- [Supplied data]
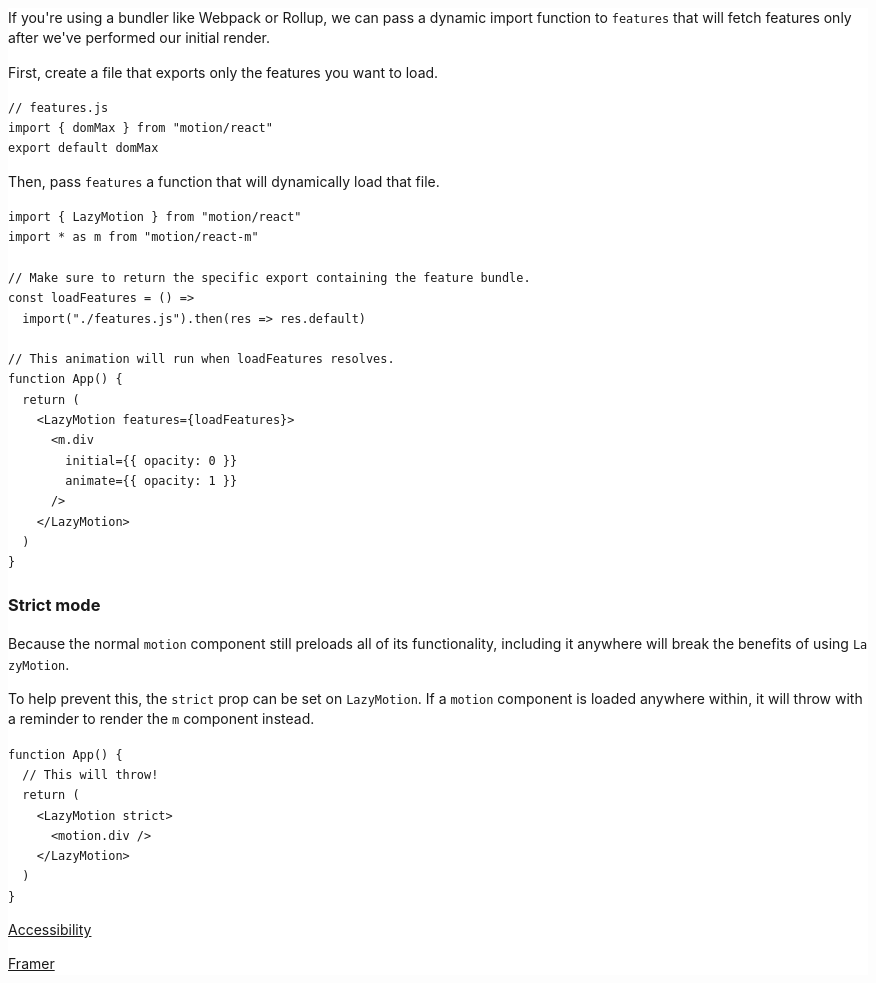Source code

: If you're using a bundler like Webpack or Rollup, we can pass a dynamic import
function to `features` that will fetch features only after we've performed our
initial render.

First, create a file that exports only the features you want to load.

    
    
    // features.js
    import { domMax } from "motion/react"
    export default domMax

Then, pass `features` a function that will dynamically load that file.

    
    
    import { LazyMotion } from "motion/react"
    import * as m from "motion/react-m"
    
    // Make sure to return the specific export containing the feature bundle.
    const loadFeatures = () =>
      import("./features.js").then(res => res.default)
    
    // This animation will run when loadFeatures resolves.
    function App() {
      return (
        <LazyMotion features={loadFeatures}>
          <m.div
            initial={{ opacity: 0 }}
            animate={{ opacity: 1 }}
          />
        </LazyMotion>
      )
    }

### Strict mode

Because the normal `motion` component still preloads all of its functionality,
including it anywhere will break the benefits of using `LazyMotion`.

To help prevent this, the `strict` prop can be set on `LazyMotion`. If a
`motion` component is loaded anywhere within, it will throw with a reminder to
render the `m` component instead.

    
    
    function App() {
      // This will throw!
      return (
        <LazyMotion strict>
          <motion.div />
        </LazyMotion>
      )
    }

[Accessibility](./react-accessibility)

[Framer](./framer)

- [Directions for this task]
This exercise calls for a verbatim output of the entries, pictures omitted.

- [Completed task]
Source code

: If you're using a bundler like Webpack or Rollup, we can pass a dynamic import
function to `features` that will fetch features only after we've performed our
initial render.

First, create a file that exports only the features you want to load.

    
    
    // features.js
    import { domMax } from "motion/react"
    export default domMax

Then, pass `features` a function that will dynamically load that file.

    
    
    import { LazyMotion } from "motion/react"
    import * as m from "motion/react-m"
    
    // Make sure to return the specific export containing the feature bundle.
    const loadFeatures = () =>
      import("./features.js").then(res => res.default)
    
    // This animation will run when loadFeatures resolves.
    function App() {
      return (
        <LazyMotion features={loadFeatures}>
          <m.div
            initial={{ opacity: 0 }}
            animate={{ opacity: 1 }}
          />
        </LazyMotion>
      )
    }

### Strict mode

Because the normal `motion` component still preloads all of its functionality,
including it anywhere will break the benefits of using `LazyMotion`.

To help prevent this, the `strict` prop can be set on `LazyMotion`. If a
`motion` component is loaded anywhere within, it will throw with a reminder to
render the `m` component instead.

    
    
    function App() {
      // This will throw!
      return (
        <LazyMotion strict>
          <motion.div />
        </LazyMotion>
      )
    }

[Accessibility](./react-accessibility)

[Framer](./framer)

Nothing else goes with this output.